Хэппи Энд (Хайлис, Зевелев) - страница 72

Сначала обращение ко мне. Печатаю наизусть, потому что ещё на месте, я имею в виду, у почтового ящика, запомнила каждую помарку. Впрочем, это так, для красного словца. Помарок на самом деле нет. Все вежливо, аккуратно, даже как-то незначительно. Я имею в виду, внешне. А содержание — вот.

«Клара. Я пишу тебе с того света. Так что, пожалуйста, прочти до конца и не суди меня строго. Впрочем, меня так много судили разные люди, что мне уже давно безразличен чужой суд и чьи-то мнения обо мне и моих поступках. А говна вылилось на меня — хоть поварёшкой хлебай. Жизнь сломана, чего тут ещё рассуждать да мудрствовать лукаво. Всё равно, ничего уже не склеится и не поправится. Я устала до чёртиков чувствовать себя всегда и во всём виноватой. Плевать на всё.

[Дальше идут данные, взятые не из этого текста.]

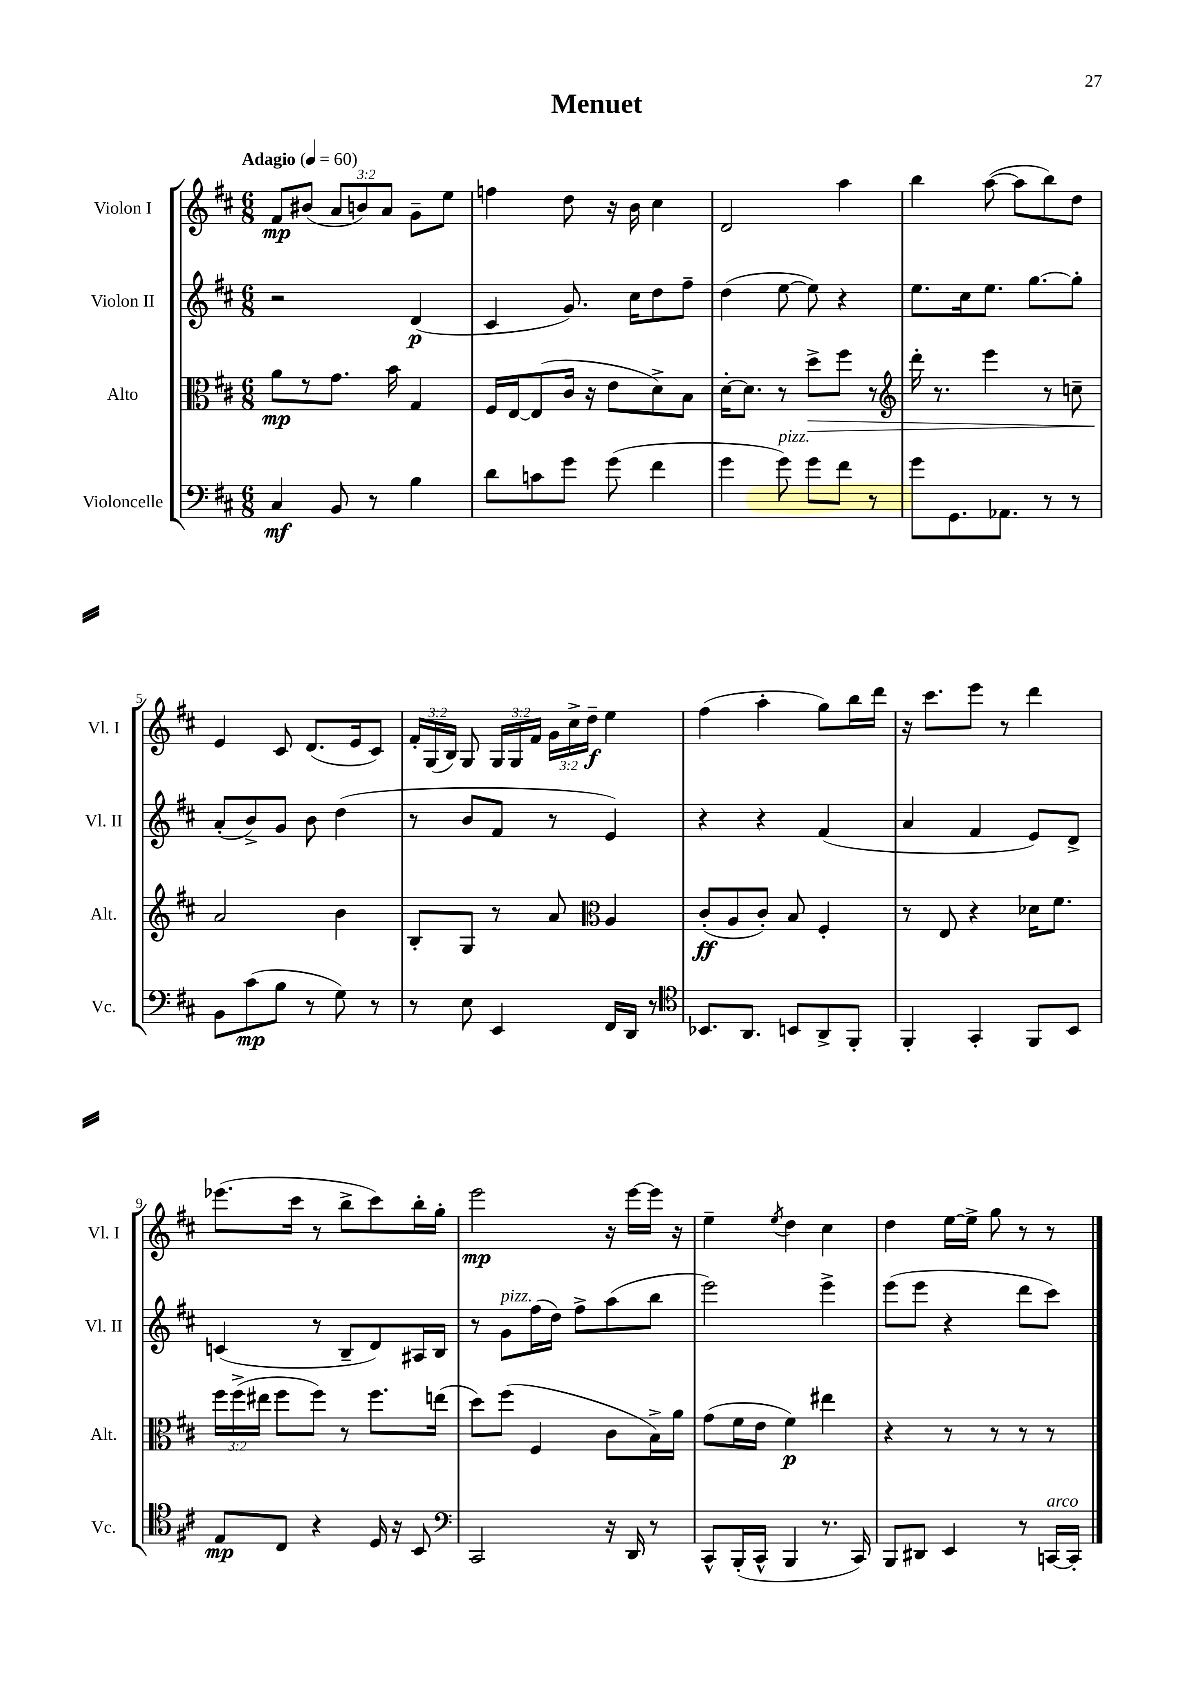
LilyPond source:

\header { title = "Menuet" }
<<
\new StaffGroup <<
\new Staff = "s0" \with { instrumentName = "Violon I" shortInstrumentName = "Vl. I" } {
    \clef treble \key d \major \numericTimeSignature \time 6/8 \override Staff.TupletNumber.text = #tuplet-number::calc-fraction-text \tempo "Adagio" 4 = 60
    \autoBeamOff fis'8[\mp bis'8]( \tuplet 3/2 { a'8[ b'8) a'8] } g'8[-- e''8] |
    f''4 d''8 r16 b'16 cis''4 |
    d'2 a''4 |
    b''4 a''8~( a''8[ b''8) d''8] |
    e'4 cis'8 d'8.[( e'16 cis'8]) |
    \tuplet 3/2 { fis'16[-. g16( b16]) } g8 \tuplet 3/2 { g16[ g16 fis'16] } \tuplet 3/2 { g'16[ cis''16-> d''16]--\f } e''4 |
    fis''4( a''4-. g''8[) b''16 d'''16] |
    r16 cis'''8.[ e'''8] r8 d'''4 |
    ees'''8.[( cis'''16] r8 b''8[-> cis'''8) b''16-. g''16]-. |
    e'''2\mp r16 e'''16[~ e'''16] r16 |
    e''4-- \acciaccatura { e''8 } d''4 cis''4 |
    d''4 e''16[~ e''16]-> g''8 r8 r8 \bar "|." |
}
\new Staff = "s1" \with { instrumentName = "Violon II" shortInstrumentName = "Vl. II" } {
    \clef treble \key d \major \numericTimeSignature \time 6/8
    \autoBeamOff r2 d'4\p( |
    cis'4 g'8.) cis''16[ d''8 fis''8]-- |
    d''4( e''8~ e''8) r4 |
    e''8.[ cis''16 e''8.] g''8.[~ g''8]-. |
    a'8[-.( b'8->) g'8] b'8 d''4( |
    r8 b'8[ fis'8] r8 e'4) |
    r4 r4 fis'4( |
    a'4 fis'4 e'8[) d'8]-> |
    c'4( r8 b8[-- d'8) ais16 b16] |
    r8 g'8[^\markup { \italic "pizz." } fis''16( d''16]) fis''8[-> a''8( b''8] |
    e'''2) e'''4-> |
    e'''8[( e'''8] r4 d'''8[ cis'''8]) \bar "|." |
}
\new Staff = "s2" \with { instrumentName = "Alto" shortInstrumentName = "Alt." } {
    \clef alto \key d \major \numericTimeSignature \time 6/8 \override Staff.TupletNumber.text = #tuplet-number::calc-fraction-text
    \autoBeamOff a'8[\mp r8 g'8.] b'16 g4 |
    fis16[ e16~ e8( cis'16] r16 e'8[ d'8->) b8] |
    d'16[~-. d'8.] r8 d''8[->\> fis''8] r8 |
    \clef treble d'''16-. r8. e'''4 r8 c''8-- |
    a'2\! b'4 |
    b8[-. g8] r8 a'8 \clef alto a4 |
    cis'8[-.\ff( a8 cis'8]-.) b8 fis4-. |
    r8 e8 r4 des'16[ fis'8.] |
    \tuplet 3/2 { fis''16[ fis''16->( eis''16] } fis''8[ fis''8]) r8 fis''8.[ e''16]( |
    d''8[) fis''8]( fis4 cis'8[ b16->) a'16] |
    g'8[( fis'16 e'16] fis'4\p) eis''4 |
    r4 r8 r8 r8 r8 \bar "|." |
}
\new Staff = "s3" \with { instrumentName = "Violoncelle" shortInstrumentName = "Vc." } {
    \clef bass \key d \major \numericTimeSignature \time 6/8
    \autoBeamOff cis4\mf b,8 r8 b4 |
    d'8[ c'8 g'8] g'8( fis'4 |
    g'4 g'8^\markup { \italic "pizz." }) g'8[ fis'8] r8 |
    g'8[ g,8. aes,8.] r8 r8 |
    b,8[ cis'8\mp( b8] r8 g8) r8 |
    r8 e8 e,4 fis,16[ d,16] r8 |
    \clef tenor bes,8.[ a,8.] b,8[ a,8-> fis,8]-. |
    fis,4-. g,4-. fis,8[ b,8] |
    e8[\mp cis8] r4 d16 r16 b,8 |
    \clef bass cis,2 r16 d,16 r8 |
    cis,8[-^ b,,16-.( cis,16]-^ b,,4 r8. cis,16) |
    b,,8[ dis,8] e,4 r8 c,16[~^\markup { \italic "arco" } c,16]-. \bar "|." |
}
>>
>>
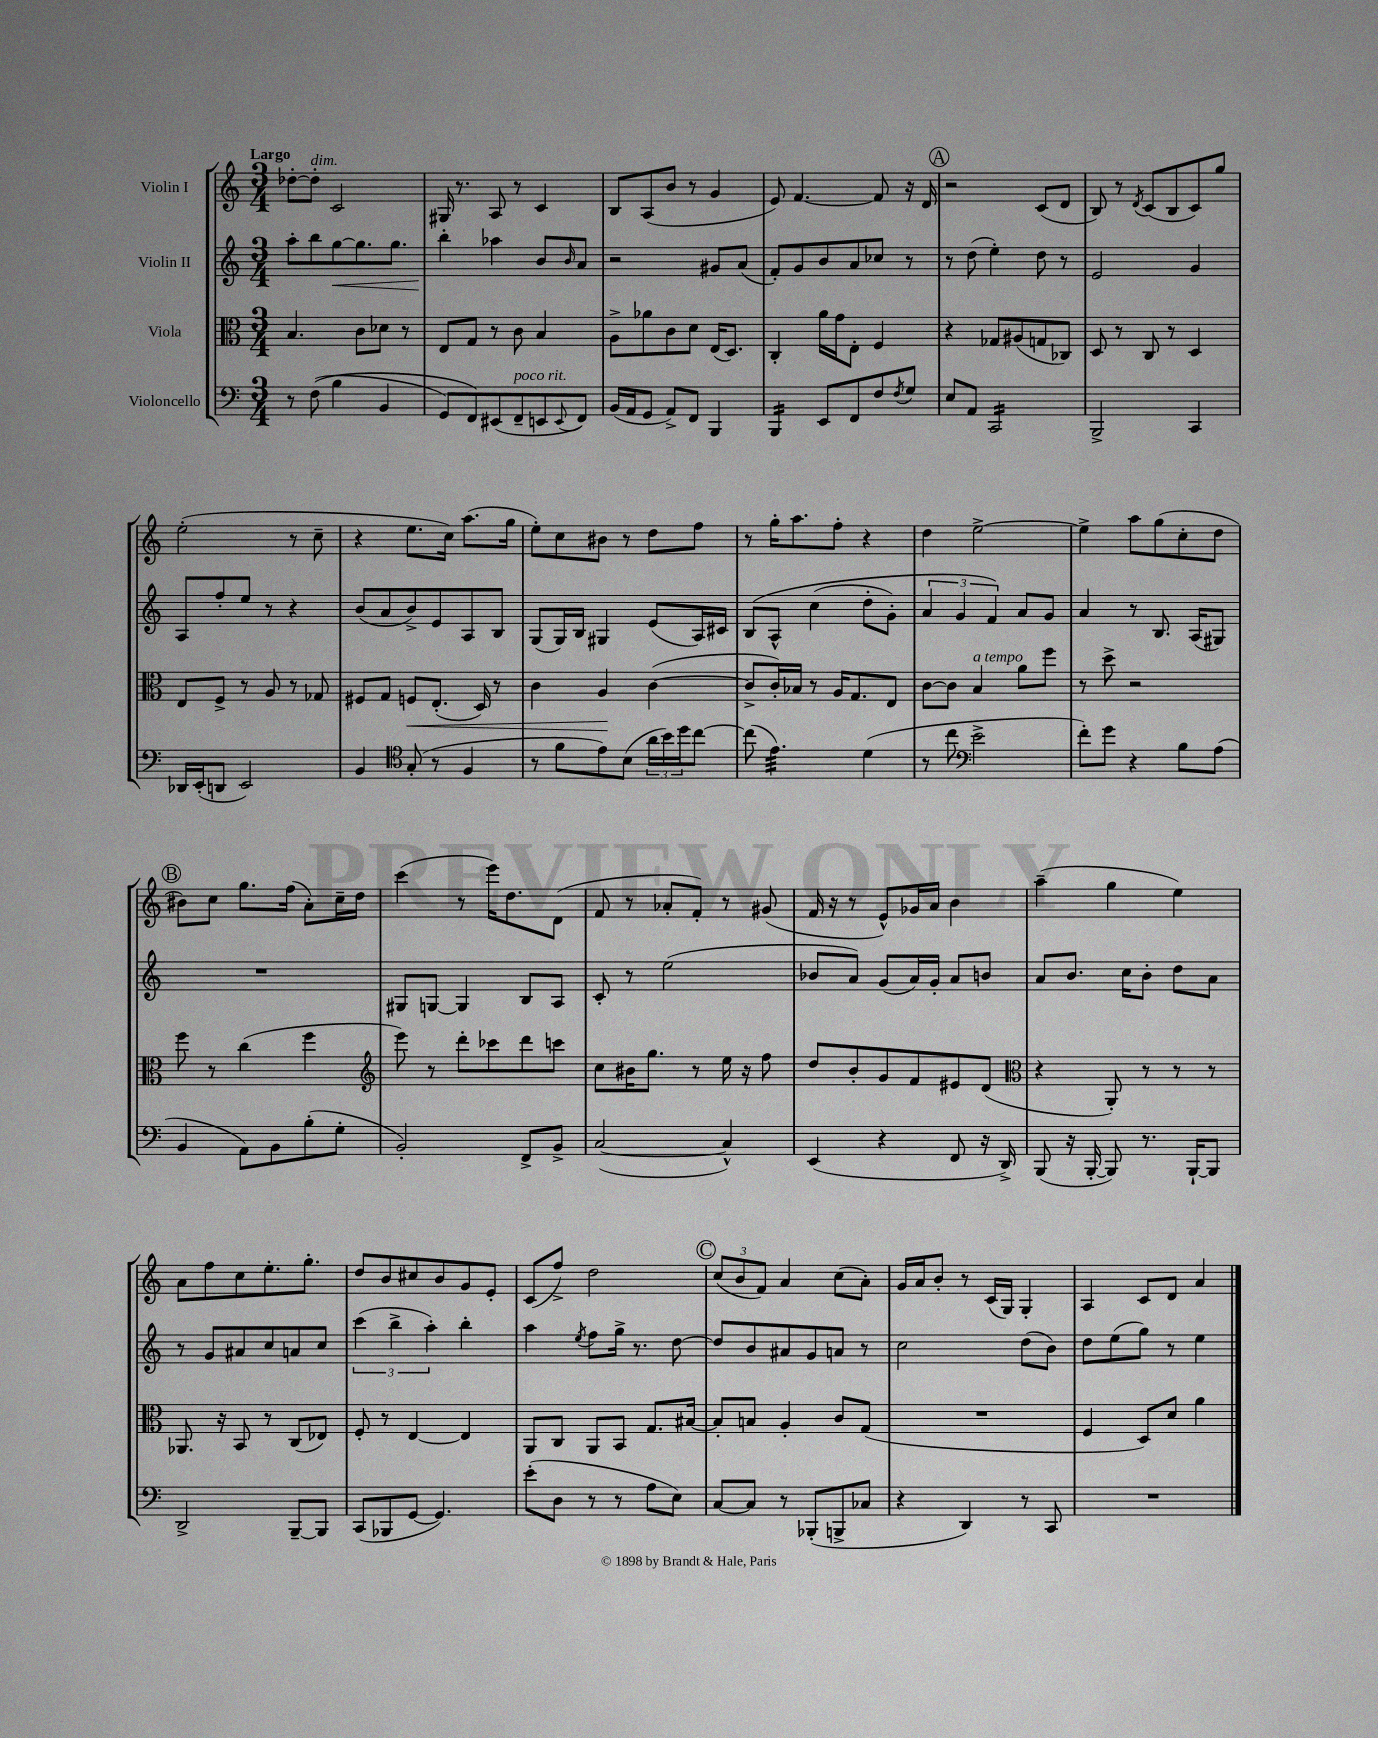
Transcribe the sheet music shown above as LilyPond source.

<<
\new StaffGroup <<
\new Staff = "s0" \with { instrumentName = "Violin I" } {
    \clef treble \key c \major \numericTimeSignature \time 3/4 \tempo "Largo"
    des''8~-. des''8-.^\markup { \italic "dim." } c'2 |
    gis16 r8. a8 r8 c'4 |
    b8 a8( b'8 r8 g'4 |
    e'8) f'4.~ f'8 r16 d'16 |
    \mark \markup { \circle "A" } r2 c'8( d'8 |
    b8) r8 \acciaccatura { d'8 } c'8( b8 c'8) g''8 |
    e''2-.( r8 c''8-- |
    r4 e''8. c''16) a''8.( g''16 |
    e''8-.) c''8 bis'8 r8 d''8 f''8 |
    r8 g''16-. a''8. f''8-. r4 |
    d''4 e''2~-> |
    e''4-> a''8 g''8( c''8-. d''8 |
    \mark \markup { \circle "B" } bis'8) c''8 g''8. f''16( a'8-.) c''16-- d''16 |
    c'''4( r8 e'''16) d''8. d'8( |
    f'8 r8 aes'8-. f'8-.) r8 gis'8( |
    f'16 r16 r8 e'8-^) ges'16 a'16 b'4 |
    a''4--( g''4 e''4) |
    a'8 f''8 c''8 e''8.-. g''8.-. |
    d''8 b'8 cis''8 b'8 g'8 e'8-. |
    c'8( f''8->) d''2 |
    \mark \markup { \circle "C" } \tuplet 3/2 { c''8( b'8 f'8) } a'4 c''8( a'8-.) |
    g'16 a'16 b'8-. r8 c'16( g16) g4-. |
    a4 c'8 d'8 a'4 \bar "|." |
}
\new Staff = "s1" \with { instrumentName = "Violin II" } {
    \clef treble \key c \major \numericTimeSignature \time 3/4
    a''8-. b''8 g''8~\< g''8. g''8. |
    b''4-.\! aes''4 b'8 \grace { b'16 } a'8 |
    r2 gis'8 a'8( |
    f'8-.) g'8 b'8 a'8 ces''8 r8 |
    \mark \markup { \circle "A" } r8 d''8( e''4-.) d''8 r8 |
    e'2 g'4 |
    a8 f''8-. e''8 r8 r4 |
    b'8( a'8 b'8->) e'8 a8 b8 |
    g8( g16) b16 gis4 e'8( a16) cis'16 |
    b8\( a8-^ c''4( d''8-. g'8-.) |
    \tuplet 3/2 { a'4 g'4 f'4\) } a'8 g'8 |
    a'4 r8 b8. a16( gis8) |
    \mark \markup { \circle "B" } R2. |
    gis8 g8~ g4 b8 a8 |
    c'8-. r8 e''2( |
    bes'8 a'8) g'8( a'16) g'16-. a'8 b'8 |
    a'8 b'8. c''16 b'8-. d''8 a'8 |
    r8 g'8 ais'8 c''8 a'8 c''8 |
    \tuplet 3/2 { c'''4( b''4-> a''4-.) } b''4-. |
    a''4 \acciaccatura { e''8 } f''8 g''16-> r8. d''8~ |
    \mark \markup { \circle "C" } d''8 b'8 ais'8 g'8 a'8 r8 |
    c''2 d''8( b'8) |
    d''8 e''8( g''8) r8 e''4 \bar "|." |
}
\new Staff = "s2" \with { instrumentName = "Viola" } {
    \clef alto \key c \major \numericTimeSignature \time 3/4
    b4. c'8 des'8 r8 |
    e8 g8 r8 c'8 b4 |
    a8-> aes'8 c'8 d'8 e16( d8.) |
    c4-. a'16 g'16 e8-. f4 |
    \mark \markup { \circle "A" } r4 ges8 ais8( g8 ces8) |
    d8 r8 c8 r8 d4 |
    e8 f8-> r8 a8 r8 ges8 |
    fis8 g8 f8\< e8.-.( d16) r8 |
    c'4 a4\! c'4~( |
    c'8-> c'16-.) bes16 r8 a16 g8. e8 |
    c'8~ c'8 b4^\markup { \italic "a tempo" } a'8 f''8 |
    r8 d''8-> r2 |
    \mark \markup { \circle "B" } f''8 r8 c''4( f''4 |
    \clef treble e'''8) r8 d'''8-. ces'''8 d'''8 c'''8 |
    c''8 bis'16 g''8. r8 e''16 r16 f''8 |
    d''8 b'8-. g'8 f'8 eis'8 d'8( |
    \clef alto r4 a,8-.) r8 r8 r8 |
    aes,8. r16 b,8 r8 c8( ees8) |
    f8-. r8 e4~ e4 |
    a,8 c8 a,8 b,8 g8. bis16~ |
    \mark \markup { \circle "C" } bis8-. b8 a4-. c'8 g8( |
    R2. |
    f4 d8) d'8 a'4 \bar "|." |
}
\new Staff = "s3" \with { instrumentName = "Violoncello" } {
    \clef bass \key c \major \numericTimeSignature \time 3/4
    r8 f8(\( b4 b,4 |
    g,8) f,8\) eis,8( f,8--^\markup { \italic "poco rit." } e,8 \appoggiatura { e,8 } f,8) |
    b,16( a,16 g,8 a,8->) f,8 b,,4 |
    b,,4:16 e,8 f,8 f8 \acciaccatura { f8 } g8 |
    \mark \markup { \circle "A" } e8 a,8 c,2:16 |
    b,,2-> c,4 |
    des,16 e,16-.( d,8 e,2) |
    b,4 \clef tenor g8-.( r8 f4 |
    r8 f'8 e'8) b8( \tuplet 3/2 { a'16 b'16) d''16 } c''8~ |
    c''8( e'4.:32) d'4( |
    r8 c''8 \clef bass e'2-> |
    f'8-.) g'8 r4 b8 a8( |
    \mark \markup { \circle "B" } b,4 a,8) b,8 b8-.( g8-. |
    b,2-.) f,8-> b,8-> |
    c2~( c4-^) |
    e,4( r4 f,8 r16 d,16->) |
    b,,8( r16 b,,16~-. b,,8) r8. b,,16~-! b,,8 |
    d,2-> b,,8~-- b,,8 |
    c,8( bes,,8 g,8~ g,4.) |
    e'8-.( d8 r8 r8 a8 e8) |
    \mark \markup { \circle "C" } c8~ c8 r8 bes,,8-.( b,,8-> ces8 |
    r4 d,4) r8 c,8 |
    R2. \bar "|." |
}
>>
>>
\layout { \context { \Score \remove "Bar_number_engraver" } }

Под лампой я оставила письмо с признанием для следствия. Сообщаю тебе на случай, если сами не найдут. Я имею в виду, на тумбочке у кровати, под ночником. Чуть было не написала, на моём трупе. А ничего? Звучит! Глупый фарс, именуемый моей жизнью, достаточно надоел. Утомилась я от неудач, от непризнания, от собственной неприкаянности, от бесконечной борьбы со своей подлой Фортуной и гадостных мыслей. Всё. Нахлебалась. Другого выхода для себя не вижу, а этот — надеюсь, хоть безболезненный. Говорят, поживём — увидим? Да что тебе до меня!

Прошу тебя лишь об одном, — запечатанный конверт отдай Кириллу, не распечатывая. Это моя последняя и единственная просьба, ведь ты не можешь её не исполнить, правда? Обратиться больше не к кому. Даже в смертный час рядом — ни одной живой души!

Это я убила их обоих. Я совсем сошла с ума, когда случайно узнала Олега. Ведь это он — когда-то давно и навсегда — убил во мне меня. И вот я отомстила, и теперь ухожу сама. Собственный суд надоел до тошноты, а от суда мещан, которые не в состоянии понять, бежать некуда, кроме как: ТУДА. Чтобы предстать перед судом высшим. И пусть будет, что будет.

За Кирилла — спасибо. Если, конечно, сможешь (зачёркнуто так, что не разберёшь).

Марго. 11 июля.»

Вот, Паша. Значит, она это письмо отправила не позже, чем вчера утром, иначе не дошло бы к сегодняшнему дню. А я как-то совсем отупела. В мозгу крутится одна картина. Ты пьёшь на посошок с Йоськой. Он тебя хватает за рукав, чтобы ты не уезжал, а ты суёшь ему под нос свои часы с подсветкой и говоришь: — Уже час тридцать пять. Детям спать пора.

Больше ничего не помню, не знаю, не соображаю. Письмо я Кирюхе, разумеется, отдала. Не распечатывая. Мальчишка заперся в своей комнате. Я не имею представления, что насочиняла ему Маргарита. Понять не могу. Меньше всего я себе представляю Марго в роли убийцы. Ну непутёвая, ну смурная, но разве такие стреляют? Да и пистолет у неё — откуда? В лифчике, что ли, спрятала? Сумочка крошечная, я заметила. На куртке не карманы, а так: ерундовые финтифлюшки… Фигу там можно спрятать, а не пистолет. Разве что, как заправский гангстер, на ремне под мышкой. Ну, не знаю. Не представляю. Что произошло? С какой стати ей было убивать обоих? Допустим, Олега, почему же тогда… Но ведь… Нет, не соберусь. У меня в мозгах какое-то завихрение. Как ты говоришь, крыша едет. Чем больше думаю, тем больше с ума схожу. И совершенно не знаю, что делать. Мечусь от двери к двери. Не то стучаться к Кириллу, не то — что? Вообще — что с нами?